Regardless of if learning Emacs seems hard, it will always seem there is something else to learn. Not surprising for software that’s been in continuous development for more than 30 years. Anyway, as I have been learning it – and the use of Emacs is a feature of this course [1] as far as I am concerned – I have developed a mental model of Emacs interface layers.

Display layer from top down:

+Frames – which everyone else in the world calls “windows” but because Emacs is so old that it was designed around terminals and text only monitors, the term “windows” had already been used for the next lower layer. Make a new frame with M-x make-frame. Make as many as you want. Cycle the active cursor between frames with C-x 5 o – and I am amazed that I am starting to learn that. In “MicroSoft Windows”, Alt-Tab will switch to and from frames like they are separate applications.

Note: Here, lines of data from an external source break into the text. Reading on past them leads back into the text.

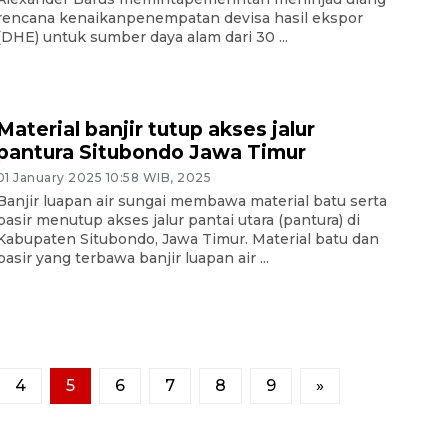
rencana kenaikanpenempatan devisa hasil ekspor
(DHE) untuk sumber daya alam dari 30 ...
Material banjir tutup akses jalur
pantura Situbondo Jawa Timur
01 January 2025 10:58 WIB, 2025
Banjir luapan air sungai membawa material batu serta
pasir menutup akses jalur pantai utara (pantura) di
Kabupaten Situbondo, Jawa Timur. Material batu dan
pasir yang terbawa banjir luapan air ...
4
5
6
7
8
9
»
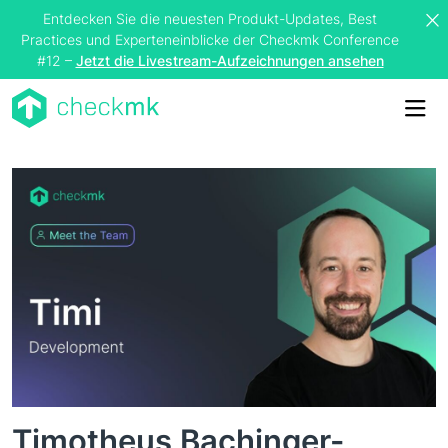
Entdecken Sie die neuesten Produkt-Updates, Best
Practices und Experteneinblicke der Checkmk Conference
#12 –
Jetzt die Livestream-Aufzeichnungen ansehen
Me
Timotheus Bachinger-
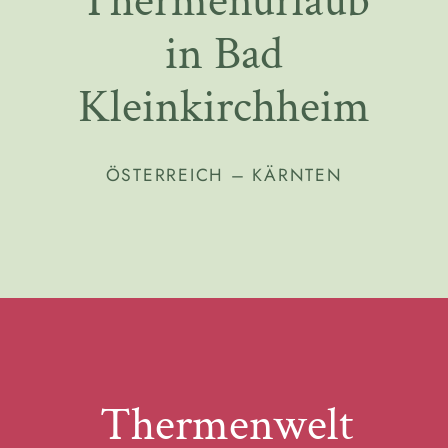
Thermenurlaub
in Bad
Kleinkirchheim
ÖSTERREICH – KÄRNTEN
Thermenwelt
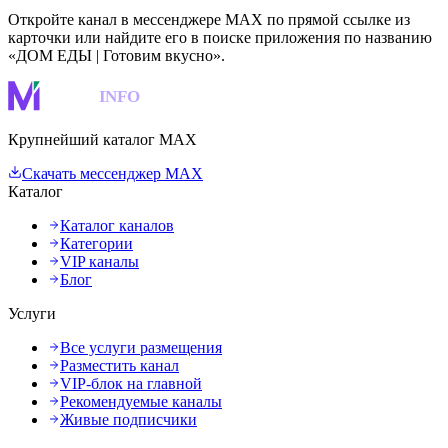
Откройте канал в мессенджере MAX по прямой ссылке из
карточки или найдите его в поиске приложения по названию
«ДОМ ЕДЫ | Готовим вкусно».
MAKS
INFO
Крупнейший каталог MAX
Скачать мессенджер MAX
Каталог
Каталог каналов
Категории
VIP каналы
Блог
Услуги
Все услуги размещения
Разместить канал
VIP-блок на главной
Рекомендуемые каналы
Живые подписчики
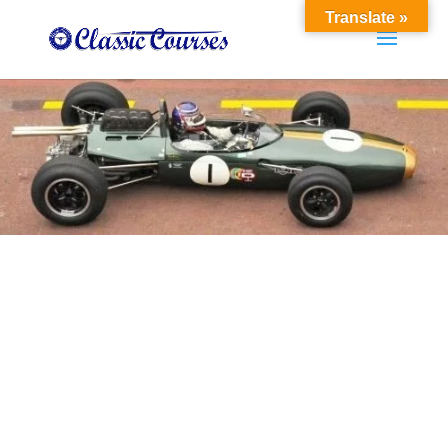
Translate »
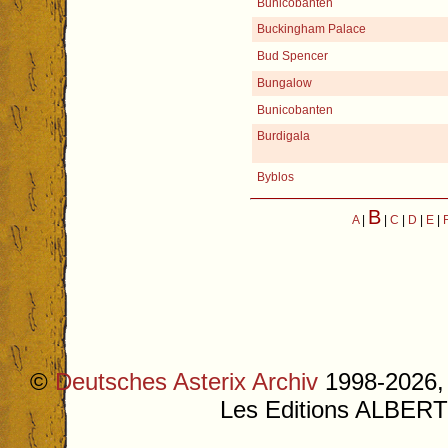
Bunicobanten
Buckingham Palace
Bud Spencer
Bungalow
Bunicobanten
Burdigala
Byblos
B
A
|
|
C
|
D
|
E
|
©
Deutsches Asterix Archiv
1998-2026, 
Les Editions ALB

+Windows – are subdivisions of a frame, but would be considered windows on a text only terminal or display. To switch between windows in the same frame use C-x o for other window. Here is the cool part for learning Emacs: You can also use M-x other-window to do the same thing and Emacs will tell you in the mini-buffer “You can run the command ‘other-window’ with C-x 0” because what M-x does is allow you type in the name of any command [including those you write yourself]. That’s exactly what we did to make a frame; make-frame is the name of the Emacs command that makes frames, just like other-window is the command for switching between windows.

If you want to split a window into two horizontal windows: C-x 2. If you want to split a window into two side by side windows use C-x 3. If you want a frame to display a single window use C-x 1.

+Buffers – Are not properly part of the display system. Instead, buffers are the content that windows can display, but a buffer does not have to be displayed and a buffer can be displayed in multiple windows at the same time.

++OR to put it another way: a buffer is available content for display and may be displayed in zero, one, or more than one window and zero, one or more frames.

++OR to put it a third way, a buffer is a “file” which Emacs knows about because Emacs has a copy of it in memory. Some buffers such as Messages and Scratch only exist in memory. Others like “homework1.sml” are copied from a file on disk and can be saved back to that file with C-x C-f.

Some thoughts on the keyboard

One of the things I am currently working on is using both hands to touch type Alt and Ctrl. Breaking my habit of just using my left hand for Alt and Ctrl has been hard [1]


[1] Coursera’s Programming Languages with Dan Grossman https://www.coursera.org/course/proglang

[2] The left hand only for Alt and Ctrl goes back more than 20 years to my first AutoCad job where we used ANSI.SYS to create keyboard shortcuts. They were all organized around the left hand because the right hand was on the digitizer puck.